Page 41 of Silk & Sand

Seth frowned. “What do you mean?”

Raider sat up abruptly, muscle tensing all through his body. “When I said I was a feather on the wind”—this time, he sneered the words—“I meant it. Because I don’t remember anything. There is nothing before this shit.” Raider gestured in a way that seemed to mean his whole body.

Seth gaped at him. “You can’t mean … your whole life? Nothing?”

“That’s what I said!”

“Okay. Okay.” Seth lifted a hand in a placating gesture then had to turn his attention to the alembic, which was gurgling out the last of the purified water. He withdrew the hoses from the two buckets and took the alembic to the edge of the tent to run it through its purging cycle.

Seth knew that memory loss happened. He had some holes himself. But to not remember anything? He couldn’t wrap his head around that.

Raider said to his back, “I don’t like talking about it. Please don’t bring it up again.”

Seth frowned, focusing on the alembic so Raider wouldn’t see his expression. He didn’t want to make that promise. It wasn’t in his nature to let things go. And this … it felt important.

But then Raider said, “Please, Seth. Don’t.” Like he’d begged when he’d been out his head from the quiva, delirious and afraid.

Please. Don’t.

Seth turned to look at him and found a hint of that same fear in Raider’s amber eyes. So Seth had no choice but to say, “All right.”

And when Raider lay back down, clearly relieved but clearly still upset, Seth added, “I’m sorry.”

But Raider didn’t reply and didn’t look at him. And even though Seth knew that he’d made a promise, he also knew that he’d been right. He’d opened that door—and he wasn’t going to be able to close it.

***

After six days of shifting sand dunes, Seth also knew that he couldn’t have done this without Raider.

Seth had no idea how the man was tracking their direction in this disorienting landscape, didn’t know how he navigated from sand ridge to sand ridge. Seth would have been lost.

Seth was also forced to acknowledge that Raider had known better what supplies to bring. Seth was used to rough traveling. He was even used to desert environments. None of it could have prepared him for the dizzying landscape, the crushing heat, and the absence of water.

Raider had admitted that Seth’s alembic was pretty handy, but the butter and dates that Raider had packed were about all they could eat. Seth knew the value of butter when traveling, but his life had never depended on it before.

Their dried meat would have to wait until they reached the oasis—this evening, Raider had promised—because it required too much moisture to digest. Most of the water that Seth’s alembic could filter from urine went to the horses.
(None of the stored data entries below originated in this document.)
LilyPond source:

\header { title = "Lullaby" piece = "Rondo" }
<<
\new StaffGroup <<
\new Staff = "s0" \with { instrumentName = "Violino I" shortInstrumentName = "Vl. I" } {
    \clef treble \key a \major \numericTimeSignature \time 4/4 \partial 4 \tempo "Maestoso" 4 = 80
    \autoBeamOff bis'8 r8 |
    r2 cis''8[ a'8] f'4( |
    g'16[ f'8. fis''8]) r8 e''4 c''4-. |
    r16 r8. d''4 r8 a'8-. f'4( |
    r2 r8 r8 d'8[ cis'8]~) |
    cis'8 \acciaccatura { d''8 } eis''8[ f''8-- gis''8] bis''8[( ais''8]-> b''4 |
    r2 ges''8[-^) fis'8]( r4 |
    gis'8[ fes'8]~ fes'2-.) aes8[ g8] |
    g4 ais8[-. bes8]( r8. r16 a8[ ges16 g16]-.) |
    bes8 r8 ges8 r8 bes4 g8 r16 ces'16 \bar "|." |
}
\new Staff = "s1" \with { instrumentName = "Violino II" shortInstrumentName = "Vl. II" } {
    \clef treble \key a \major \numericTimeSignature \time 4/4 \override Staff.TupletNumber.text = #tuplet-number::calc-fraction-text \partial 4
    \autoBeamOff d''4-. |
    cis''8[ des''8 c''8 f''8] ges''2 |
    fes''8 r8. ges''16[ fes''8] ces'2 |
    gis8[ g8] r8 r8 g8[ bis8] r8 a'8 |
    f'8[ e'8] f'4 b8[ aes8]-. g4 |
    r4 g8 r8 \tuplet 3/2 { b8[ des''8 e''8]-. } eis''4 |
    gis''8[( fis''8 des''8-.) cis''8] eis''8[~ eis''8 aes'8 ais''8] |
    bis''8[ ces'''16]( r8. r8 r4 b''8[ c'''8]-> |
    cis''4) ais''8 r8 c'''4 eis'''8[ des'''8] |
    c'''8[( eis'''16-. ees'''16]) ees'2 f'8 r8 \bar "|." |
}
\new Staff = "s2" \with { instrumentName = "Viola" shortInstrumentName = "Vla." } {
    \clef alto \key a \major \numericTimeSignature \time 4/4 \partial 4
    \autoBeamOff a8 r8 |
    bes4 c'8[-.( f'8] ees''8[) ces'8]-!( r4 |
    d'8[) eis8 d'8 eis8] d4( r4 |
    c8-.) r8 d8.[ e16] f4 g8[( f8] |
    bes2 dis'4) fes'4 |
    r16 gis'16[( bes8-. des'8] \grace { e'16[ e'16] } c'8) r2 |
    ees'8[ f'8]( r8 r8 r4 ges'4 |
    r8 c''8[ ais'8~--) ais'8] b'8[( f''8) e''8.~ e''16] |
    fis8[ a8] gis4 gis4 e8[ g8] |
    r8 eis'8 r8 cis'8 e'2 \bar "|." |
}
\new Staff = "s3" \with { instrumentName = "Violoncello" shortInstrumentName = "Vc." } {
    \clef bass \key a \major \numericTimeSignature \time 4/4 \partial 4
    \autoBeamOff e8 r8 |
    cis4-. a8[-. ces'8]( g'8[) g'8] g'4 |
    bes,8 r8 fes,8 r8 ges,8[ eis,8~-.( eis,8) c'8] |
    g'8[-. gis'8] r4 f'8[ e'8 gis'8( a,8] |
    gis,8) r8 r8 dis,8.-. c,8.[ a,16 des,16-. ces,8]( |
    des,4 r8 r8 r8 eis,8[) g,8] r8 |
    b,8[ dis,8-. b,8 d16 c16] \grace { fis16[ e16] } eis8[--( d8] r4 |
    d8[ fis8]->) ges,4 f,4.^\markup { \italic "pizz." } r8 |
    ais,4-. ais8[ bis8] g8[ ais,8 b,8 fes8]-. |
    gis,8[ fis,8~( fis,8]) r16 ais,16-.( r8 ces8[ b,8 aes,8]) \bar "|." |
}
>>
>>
Dehydrated, overheated, and nearly starving, Seth was starting to get a loose, floaty feeling, like he was drifting in his body.
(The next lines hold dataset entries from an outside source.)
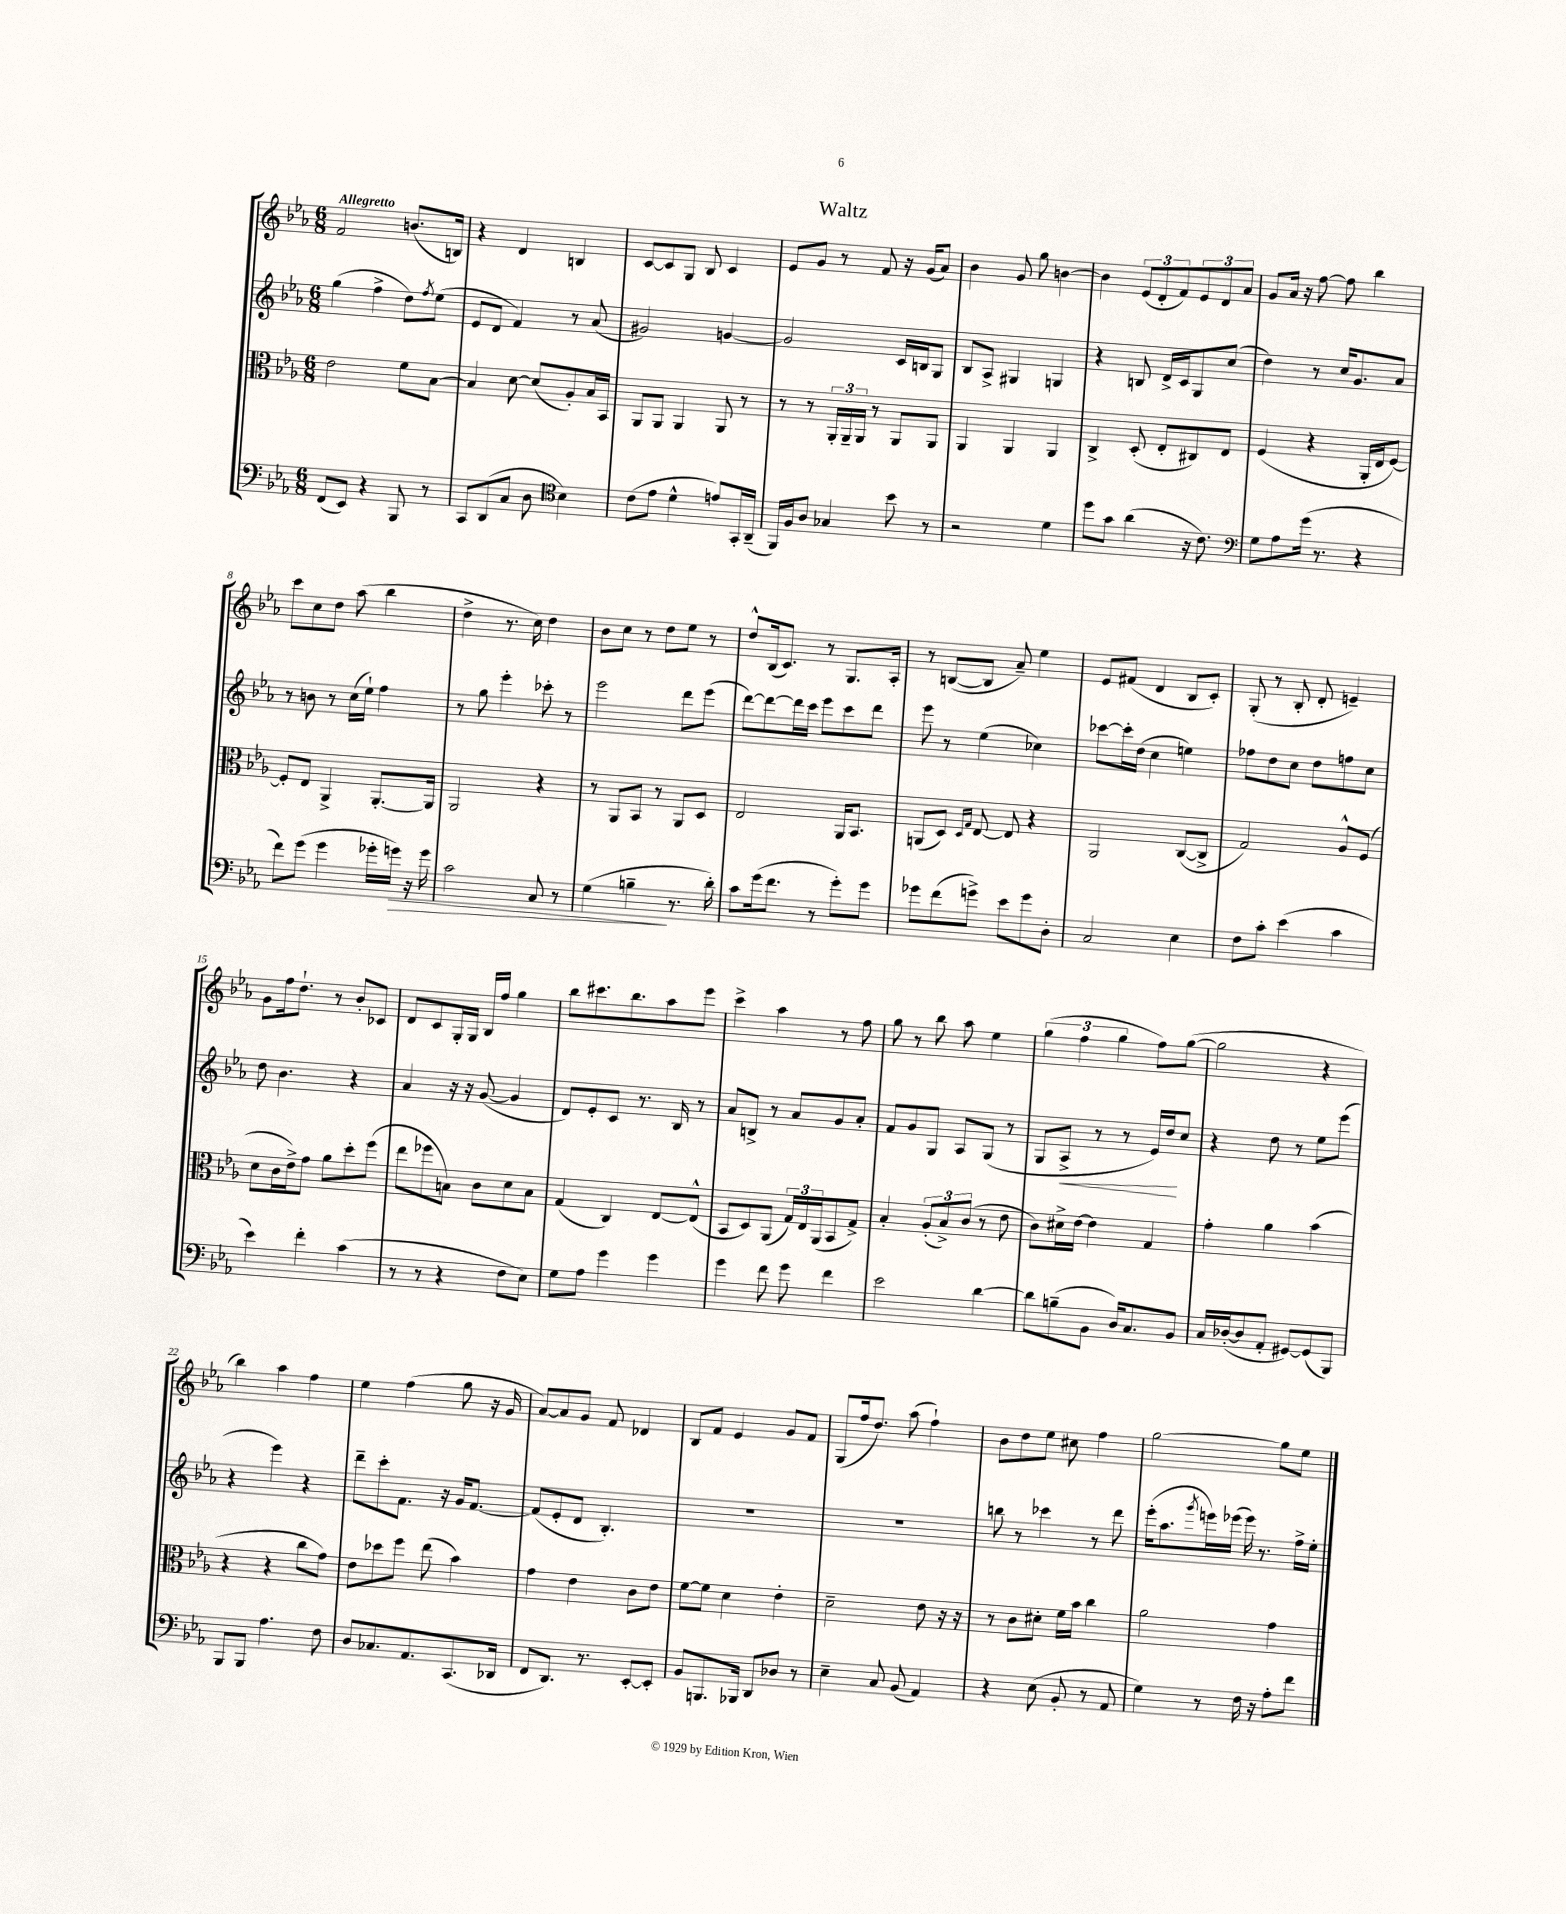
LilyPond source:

\header { title = "Waltz" }
<<
\new StaffGroup <<
\new Staff = "s0" {
    \clef treble \key ees \major \numericTimeSignature \time 6/8 \tempo "Allegretto"
    f'2 b'8.( b16) |
    r4 d'4 b4 |
    c'8~ c'8 g8 bes8 c'4 |
    ees'8 g'8 r8 f'8 r16 g'16( aes'8) |
    bes'4 g'8 g''8 b'4~ |
    b'4 \tuplet 3/2 { ees'8( d'8-. f'8) } \tuplet 3/2 { ees'8 d'8 aes'8 } |
    g'8 aes'16 r16 f''8~ f''8 bes''4 |
    c'''8 c''8 d''8 aes''8( bes''4 |
    d''4-> r8. c''16) d''4 |
    bes'8 c''8 r8 d''8 ees''8 r8 |
    d''8-^ bes16( c'8.) r8 g8. aes16-. |
    r8 b8~( b8 aes'8--) ees''4 |
    ees'8 fis'8( d'4 bes8 c'8-.) |
    g8-.( r8 bes8-. d'8-. e'4--) |
    g'8 f''16 d''8.-! r8 bes'8-. ces'8 |
    d'8 c'8 g16-. g16 bes16 f''16 g''4 |
    bes''8 cis'''8. bes''8. aes''8 ees'''8 |
    c'''4-> aes''4 r8 f''8 |
    g''8 r8 bes''8 aes''8 ees''4 |
    \tuplet 3/2 { g''4( f''4 g''4 } f''8) g''8~( |
    g''2 r4 |
    bes''4) aes''4 f''4 |
    ees''4 f''4( g''8 r16 g'16 |
    aes'8~) aes'8 g'8 f'8 des'4 |
    bes8 f'8 ees'4 g'8 f'8 |
    g8( f''16 d''8.) aes''8( f''4-!) |
    bes'8 d''8 ees''8 cis''8 f''4 |
    g''2~ g''8 ees''8 \bar "|." |
}
\new Staff = "s1" {
    \clef treble \key ees \major \numericTimeSignature \time 6/8
    g''4( f''4-> d''8) \acciaccatura { f''8 } ees''8( |
    ees'8 d'8 f'4) r8 aes'8( |
    gis'2) g'4~ |
    g'2 c'16 b16 g8 |
    bes8 aes8-> gis4 g4 |
    r4 b8 d'16-> c'16 g8 c''8( |
    d''4) r8 c''16 g'8. aes'8 |
    r8 b'8 r8 c''16( ees''16-!) f''4 |
    r8 g''8 ees'''4-. ces'''8-. r8 |
    ees'''2 d'''8 ees'''8( |
    d'''8~) d'''8~ d'''16 c'''16 ees'''8 c'''8 d'''8 |
    ees'''8 r8 ees''4( ces''4) |
    ces'''8~ ces'''16-. d''16( c''4 e''4) |
    fes''8 d''8 c''8 d''8 f''8 c''8 |
    d''8 bes'4. r4 |
    aes'4 r16 r16 g'8~( g'4 |
    d'8) ees'8-. c'8 r8. bes16 r8 |
    aes'8 b8-> r8 aes'8 g'8 aes'8-. |
    f'8 g'8 g8 aes8 g8( r8 |
    g8 aes8->\< r8 r8 ees'16) d''16\! c''8 |
    r4 d''8 r8 ees''8 ees'''8( |
    r4 ees'''4) r4 |
    d'''8-- c'''8-. f'8. r16 g'16 f'8.~ |
    f'8( ees'8-. d'8 bes4.-.) |
    R2. |
    R2. |
    b''8 r8 ces'''4 r8 d'''8 |
    ees'''16-.( aes''8. \acciaccatura { g'''8 } e'''16) ees'''16( ees'''16) r8. f''16-> ees''16-. \bar "|." |
}
\new Staff = "s2" {
    \clef alto \key ees \major \numericTimeSignature \time 6/8
    ees'2 f'8 bes8~ |
    bes4 d'8~ d'8( aes8-.) bes16 bes,16 |
    aes,8 aes,8 aes,4 aes,8 r8 |
    r8 r8 \tuplet 3/2 { aes,16-. aes,16-- aes,16 } r8 aes,8 aes,8 |
    aes,4 aes,4 aes,4 |
    c4-> d8-.( ees8-. cis8) ees8 |
    f4( r4 aes,16-. ees16 f8~) |
    f8-. ees8 aes,4-> aes,8.~-. aes,16 |
    aes,2 r4 |
    r8 aes,8 bes,8 r8 aes,8 d8 |
    ees2 aes,16 bes,8. |
    a,8( d8) \grace { d16 g16 } ees8~ ees8 r4 |
    aes,2 c8~( c8-> |
    g2) aes8-^ f8( |
    d'8 c'16 ees'16->) g'8 aes'8 d''8-. f''8( |
    ees''8 fes''8 b8) c'8 d'8 b8 |
    g4( c4) ees8~ ees8-^( |
    bes,8 d8) aes,8( \tuplet 3/2 { g16) ees16 aes,16( } bes,8 g8->) |
    bes4-. \tuplet 3/2 { aes8-.( bes8->) c'8( } r8 ees'8 |
    c'8) dis'16-> ees'16~ ees'4 g4 |
    g'4-. aes'4 bes'4( |
    r4 r4 c''8 g'8) |
    ees'8 des''8 f''8 ees''8( bes'4) |
    g'4 ees'4 c'8 ees'8 |
    f'8~ f'8 d'4 ees'4-. |
    d'2-- ees'8 r16 r16 |
    r8 c'8 dis'8-. f'16 bes'16 c''4 |
    aes'2 g'4 \bar "|." |
}
\new Staff = "s3" {
    \clef bass \key ees \major \numericTimeSignature \time 6/8
    f,8( ees,8) r4 bes,,8 r8 |
    c,8 d,8( c8 d8 \clef tenor bes4) |
    c'8( ees'8 d'4-^ e'8) g,16-. aes,16--( |
    f,16) f16 aes8 ges4 bes'8 r8 |
    r2 d'4 |
    d''8 g'8 aes'4( r16 c'8.) |
    \clef bass g8 aes8 g'16( r8. r4 |
    f'8) g'8( g'4 ges'16-. g'16\>) r16 g'16 |
    c'2 c8 r8 |
    g4( b4--\! r8. d'16-.) |
    c'8 g'16( f'8. r8 g'8-.) g'8 |
    ges'8 f'8( g'8->) ees'8 g'8 d8-. |
    c2 ees4 |
    f8 c'8-. ees'4( c'4 |
    ees'4) f'4-. c'4( |
    r8 r8 r4 f8 ees8) |
    g8 aes8 g'4 g'4 |
    g'4 f'8 g'8 f'4 |
    ees'2 d'4~ |
    d'8 b8--( bes,8 d16) c8. bes,8 |
    c16 des16~-.( des8 aes,8-. gis,8~) gis,8( bes,,8) |
    bes,,8 bes,,8 aes4. f8 |
    d8 ces8. aes,8. c,8.( des,16 |
    f,8 d,8.) r8. ees,8~-. ees,8-. |
    bes,8 b,,8. bes,,16 d,8 des8 r8 |
    ees4-- c8 bes,8( aes,4) |
    r4 ees8( bes,8-. r8 aes,8 |
    g4) r8 f16 r16 aes8-. f'8 \bar "|." |
}
>>
>>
When Raider had slapped him this morning, it had taken him a good, long minute to understand why, to realize that he’d been wandering off in the wrong direction. He’d been drawn to a mirage of water.

Now, resting in the tent’s shade during the worst of the day’s heat, Seth felt a little guilty. Raider had expended a lot of precious energy chasing him down, and Raider was the one forced to focus for hours every day. All Seth had to do was follow—and even that he’d messed up.
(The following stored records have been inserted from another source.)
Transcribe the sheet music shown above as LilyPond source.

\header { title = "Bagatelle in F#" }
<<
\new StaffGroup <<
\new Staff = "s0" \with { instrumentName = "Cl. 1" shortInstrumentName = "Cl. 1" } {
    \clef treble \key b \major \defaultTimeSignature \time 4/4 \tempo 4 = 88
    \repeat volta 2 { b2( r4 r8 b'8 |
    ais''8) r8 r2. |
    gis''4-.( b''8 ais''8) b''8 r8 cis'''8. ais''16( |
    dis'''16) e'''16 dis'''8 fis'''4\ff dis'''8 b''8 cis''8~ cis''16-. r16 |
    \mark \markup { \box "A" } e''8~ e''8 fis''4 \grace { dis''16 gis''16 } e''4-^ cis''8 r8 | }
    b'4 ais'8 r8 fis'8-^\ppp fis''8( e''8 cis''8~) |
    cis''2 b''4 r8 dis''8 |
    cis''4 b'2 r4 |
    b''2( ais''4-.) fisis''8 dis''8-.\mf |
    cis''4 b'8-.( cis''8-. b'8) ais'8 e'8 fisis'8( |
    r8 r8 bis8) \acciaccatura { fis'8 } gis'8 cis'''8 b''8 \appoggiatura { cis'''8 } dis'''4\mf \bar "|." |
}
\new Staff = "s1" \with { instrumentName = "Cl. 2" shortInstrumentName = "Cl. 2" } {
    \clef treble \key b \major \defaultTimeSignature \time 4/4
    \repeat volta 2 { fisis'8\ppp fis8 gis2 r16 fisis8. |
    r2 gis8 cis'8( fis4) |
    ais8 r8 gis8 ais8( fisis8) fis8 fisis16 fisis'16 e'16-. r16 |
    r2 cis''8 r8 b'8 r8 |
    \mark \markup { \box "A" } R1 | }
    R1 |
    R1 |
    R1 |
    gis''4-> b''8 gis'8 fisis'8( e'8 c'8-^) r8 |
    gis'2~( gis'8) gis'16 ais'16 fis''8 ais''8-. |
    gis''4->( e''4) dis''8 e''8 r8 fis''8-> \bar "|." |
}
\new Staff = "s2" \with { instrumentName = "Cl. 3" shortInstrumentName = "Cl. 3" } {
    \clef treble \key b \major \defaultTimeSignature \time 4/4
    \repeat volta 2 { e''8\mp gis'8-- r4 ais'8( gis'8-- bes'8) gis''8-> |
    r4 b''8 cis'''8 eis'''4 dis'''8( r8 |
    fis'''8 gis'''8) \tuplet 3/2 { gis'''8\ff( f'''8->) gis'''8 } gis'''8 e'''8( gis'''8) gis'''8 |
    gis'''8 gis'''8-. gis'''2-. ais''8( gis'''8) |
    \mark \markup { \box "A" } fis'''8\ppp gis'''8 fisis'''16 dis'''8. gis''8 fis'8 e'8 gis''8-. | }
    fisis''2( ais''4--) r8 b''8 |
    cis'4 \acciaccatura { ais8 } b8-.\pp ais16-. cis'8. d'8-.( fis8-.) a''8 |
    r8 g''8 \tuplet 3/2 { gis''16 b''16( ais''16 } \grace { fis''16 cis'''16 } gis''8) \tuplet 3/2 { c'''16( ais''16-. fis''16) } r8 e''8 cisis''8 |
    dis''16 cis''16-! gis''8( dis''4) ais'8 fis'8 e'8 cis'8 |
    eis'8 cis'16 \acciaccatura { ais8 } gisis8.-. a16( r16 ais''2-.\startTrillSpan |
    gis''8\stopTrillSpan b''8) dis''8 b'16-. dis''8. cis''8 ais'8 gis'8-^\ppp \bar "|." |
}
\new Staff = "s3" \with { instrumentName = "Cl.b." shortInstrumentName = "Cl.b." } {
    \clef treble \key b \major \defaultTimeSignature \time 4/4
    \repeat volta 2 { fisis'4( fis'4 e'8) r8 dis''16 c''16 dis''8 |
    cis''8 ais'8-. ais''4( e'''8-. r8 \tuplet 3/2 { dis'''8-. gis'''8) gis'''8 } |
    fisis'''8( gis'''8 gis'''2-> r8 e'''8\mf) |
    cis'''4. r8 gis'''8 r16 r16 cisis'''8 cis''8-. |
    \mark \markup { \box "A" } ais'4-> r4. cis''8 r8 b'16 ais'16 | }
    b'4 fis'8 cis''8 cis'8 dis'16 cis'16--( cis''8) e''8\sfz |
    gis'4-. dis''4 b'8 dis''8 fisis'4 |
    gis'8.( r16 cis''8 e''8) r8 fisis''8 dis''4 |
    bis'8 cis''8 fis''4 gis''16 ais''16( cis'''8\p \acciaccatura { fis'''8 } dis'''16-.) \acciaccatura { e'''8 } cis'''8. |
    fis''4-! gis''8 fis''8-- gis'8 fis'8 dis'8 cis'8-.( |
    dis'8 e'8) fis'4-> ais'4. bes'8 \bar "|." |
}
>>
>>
The horses were dozing under the awning and Raider was dead asleep. They hadn’t talked much for the last several days. It took too much energy. Even when Raider had caught up with him this morning, he’d only pointed in the correct direction and rasped, “Follow.”

Lately, Raider had vocalized more in his sleep than when he was awake. Usually, Seth fell asleep before Raider but often woke to hear him mumbling, to feel him twitching.

Today, Seth was still awake. He didn’t know why, but he just kept sitting on his bedroll, awake but not really alert, staring out at the golden dunes. But when Raider started mumbling in his sleep, Seth’s mind sharpened a little.

He looked down at Raider stretched out beside him.

As usual in sleep, Raider was stripped down to just his loose dark blue shalvar pants. He’d lost weight. Every muscle was highly defined, and his belly had a sunken look. His cheeks had hollowed more deeply above the dark beard, lending his face an even more exotic look than usual.

Raider’s lips, dry and cracked like Seth’s, were moving and Raider was making sounds too slurred to be intelligible, but the expression on his sleeping face was easy enough to interpret. He was having a nightmare. He had them a lot.

Seth did what he usually did when he was awake during one of these. He laid his hand on Raider’s chest, feeling the thud of his heart, trying to still him without waking him. That was usually enough to make the dream fade, but today Raider’s chest rose sharply under Seth’s hand.

Seth rubbed Raider’s chest in a soothing circle, as Marcus had sometimes done for him when nightmares of his mother’s death had haunted him.